Up to my knowledge, in regression ,we first calculate training score, then we calculate cross_val_score to get an idea whether model is overfitting or underfitting, we do hyperparameter tuning and finally calculate test_score.
But do we follow this trend in classification also, as we have various metrics in classification(precision_score, confusion_matrix, etc) , I’ve seen in some of the projects, model is evaluated directly on X_test, in this case how do we know model is overfitting or underfitting ? Are there any fixed steps or is this depends on the size of the data?
And how do we increase or decrease the recall or precision?
Thank you
Yes, we follow the same trend in classification also. This is more of a generic trend, that we follow throughout the entire supervised learning, and not something that is restricted to either classification and/or regression in particular.
Yes, it indeed happens in some of the cases, but is not recommended as such. For instance, if you don’t have a lot of training data, then splitting your data in 3 subsets, namely the train, dev and test might not be possible. Similarly, let’s say that you have a lot of training data (which might not be largely suited for your task), but very few test samples (which are particularly created as per your task). Now, as Prof Andrew discussed in the lecture videos, the dev set should resemble the test set, but we don’t have enough samples, so once again, we might split the data in 2 sets only, train and test.

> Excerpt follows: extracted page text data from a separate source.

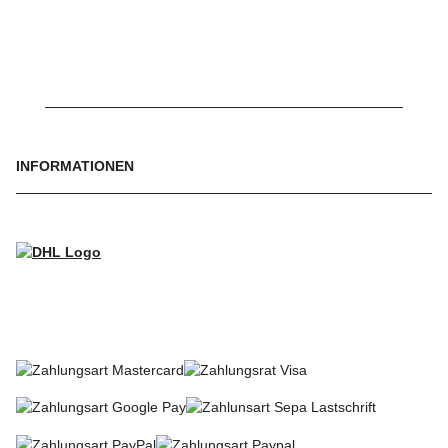
INFORMATIONEN
WIR VERSENDEN MIT
SO KÖNNEN SIE BEZAHLEN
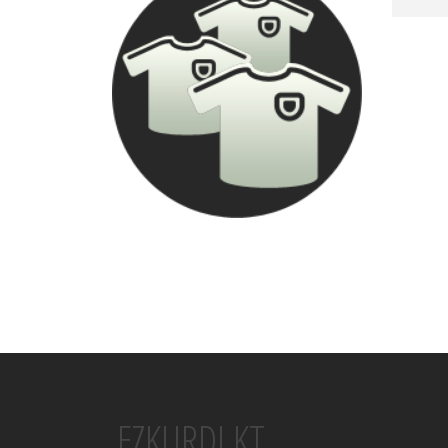
EZKURDI KT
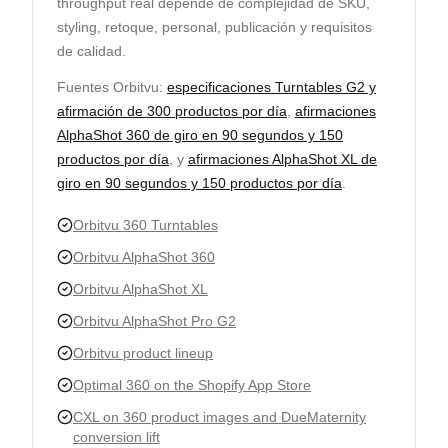
throughput real depende de complejidad de SKU,
styling, retoque, personal, publicación y requisitos
de calidad.
Fuentes Orbitvu:
especificaciones Turntables G2 y
afirmación de 300 productos por día
,
afirmaciones
AlphaShot 360 de giro en 90 segundos y 150
productos por día
, y
afirmaciones AlphaShot XL de
giro en 90 segundos y 150 productos por día
.
Orbitvu 360 Turntables
Orbitvu AlphaShot 360
Orbitvu AlphaShot XL
Orbitvu AlphaShot Pro G2
Orbitvu product lineup
Optimal 360 on the Shopify App Store
CXL on 360 product images and DueMaternity
conversion lift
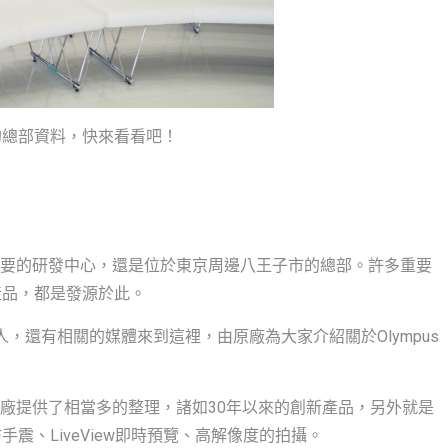
的總部資料，快來看看吧！
過主要的研發中心，還是位於東京周邊八王子市的總部。許多重要
產品，都是發源於此。
攝影人，還有相關的媒體來到這裡，由原廠為大家介紹關於Olympus
s原廠提供了相當多的整理，諸如30年以來的創新產品，另外就是
震、LiveView即時預覽、高解像度的拍攝。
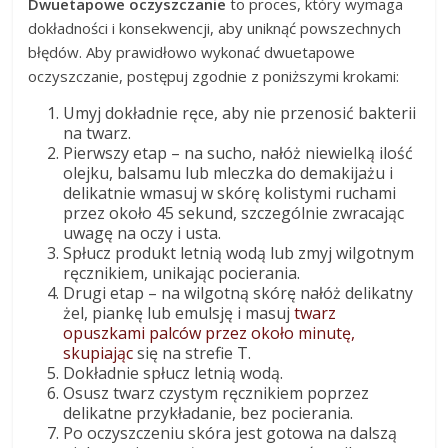
Dwuetapowe oczyszczanie
to proces, który wymaga
dokładności i konsekwencji, aby uniknąć powszechnych
błędów. Aby prawidłowo wykonać dwuetapowe
oczyszczanie, postępuj zgodnie z poniższymi krokami:
Umyj dokładnie ręce, aby nie przenosić bakterii
na twarz.
Pierwszy etap – na sucho, nałóż niewielką ilość
olejku, balsamu lub mleczka do demakijażu i
delikatnie wmasuj w skórę kolistymi ruchami
przez około 45 sekund, szczególnie zwracając
uwagę na oczy i usta.
Spłucz produkt letnią wodą lub zmyj wilgotnym
ręcznikiem, unikając pocierania.
Drugi etap – na wilgotną skórę nałóż delikatny
żel, piankę lub emulsję i masuj
twarz
opuszkami palców przez około minutę,
skupiając
się na strefie T.
Dokładnie spłucz letnią wodą.
Osusz twarz czystym ręcznikiem poprzez
delikatne przykładanie, bez pocierania.
Po oczyszczeniu skóra jest gotowa na dalszą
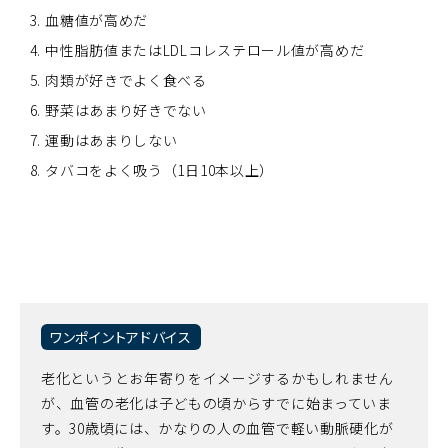
血糖値が高めだ
中性脂肪値またはLDLコレステロール値が高めだ
肉類が好きでよく食べる
野菜はあまり好きでない
運動はあまりしない
タバコをよく吸う（1日10本以上）
ワンポイントアドバイス
老化というとお年寄りをイメージするかもしれません
が、血管の老化は子どもの頃からすでに始まっていま
す。30歳頃には、かなりの人の血管で軽い動脈硬化が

Now, you might wonder why is this not recommended? Let’s take a hypothetical scenario in which we don’t have any hyper-parameters to tune. Even in this case, using the dev set, you can find out if your algorithm is over-fitting and/or under-fitting, and after that (although you are unable to modify the algorithm), you can definitely modify the dataset, add new samples, add/remove some features, and what not! So, if you have enough data, always prefer to have a dev set!
Now, coming to the next query, i.e., if we don’t have dev set, then
You can use the performance on test set and compare it with the training set performance, and try to evaluate if your algorithm is over-fitting or under-fitting, but when you will adjust the hyper-parameters of your model to perform better on the test set, you are essentially exposing your test set to the model, and now, your test set can’t give you a reliable estimate of your model’s performance on unseen data. So, essentially, you need a new test set and this brings us back to square one, in which we can call the older test set as the dev set.
And as for this, this depends on your model’s performance. As your model’s performance will increase, your precision and recall scores with automatically increase (though not always together but will tend to increase for sure). I hope this helps.
Thank you so much for the explanation, I totally agree with you that if there are only two sets training and test sets ,then we are essentially exposing our test set to the model.
Is cross-validation solution to it i.e. first doing training on train set and comparing scores of training set and and score of cross validation done on training set, tune some hyperparameter and finally compare to test score.
If I talk about classification, up to my knowledge doing evaluations on training data might give us full accuracy so I guess its better to do (again) cross validation on training data, and compare with test set. But how do we find model underfitting and overfitting in the case of classification.
My doubts are mostly related to classification, reason being all of the examples that I have came across, in all of them first training was done on whole training set via cross validation and evaluation was done on test set which is making very confusing as you might have got idea after reading my doubt
Hey @GauravMalik,
Can you do me a favour? I am not really sure by “cross-validation”, you mean K-fold cross-validation or Cross-validation set (also referred to as dev set). Now, both of these are different things, so, can you please update your previous post with “dev” instead of “cross-validation” wherever you are referring to the latter, and with “k-fold cross validation” whenever you are referring to the former?
Ok ,so by crossvalidation set i mean when we perform crossvalidation on training set , i didnt mean crossvalidation set as a different set kept only for validation which we call dev set.
Hey @GauravMalik,
Please allow me some time to reply to this query. I will positively reply to this query by tomorrow. I am just a little busy with some other work tonight.
Hey @GauravMalik,
So, you are essentially referring to performing K-fold cross-validation on the training set, and you have no dev set whatsoever.
Now, coming to the query. Firstly, it’s not true at all that you will get a 100% accuracy on the training set even after training your model on it. Now, you can use the K-fold cross-validation, to find the training scores and cross-validation scores K times, but aggregating them to find out the extent of over-fitting and/or under-fitting is not only non-trivial, but at the same time, your model has seen the data of the K^{th} fold as well and has trained on it, so, would it give you a correct estimate of over-fitting and/or under-fitting, that’s doubtful.
So, having a separate dev set when you have enough samples is always better. You can use K-fold cross-validation as well, but the existence of dev set will give you a pretty much accurate estimate of over-fitting and/or under-fitting. Let me know if this helps.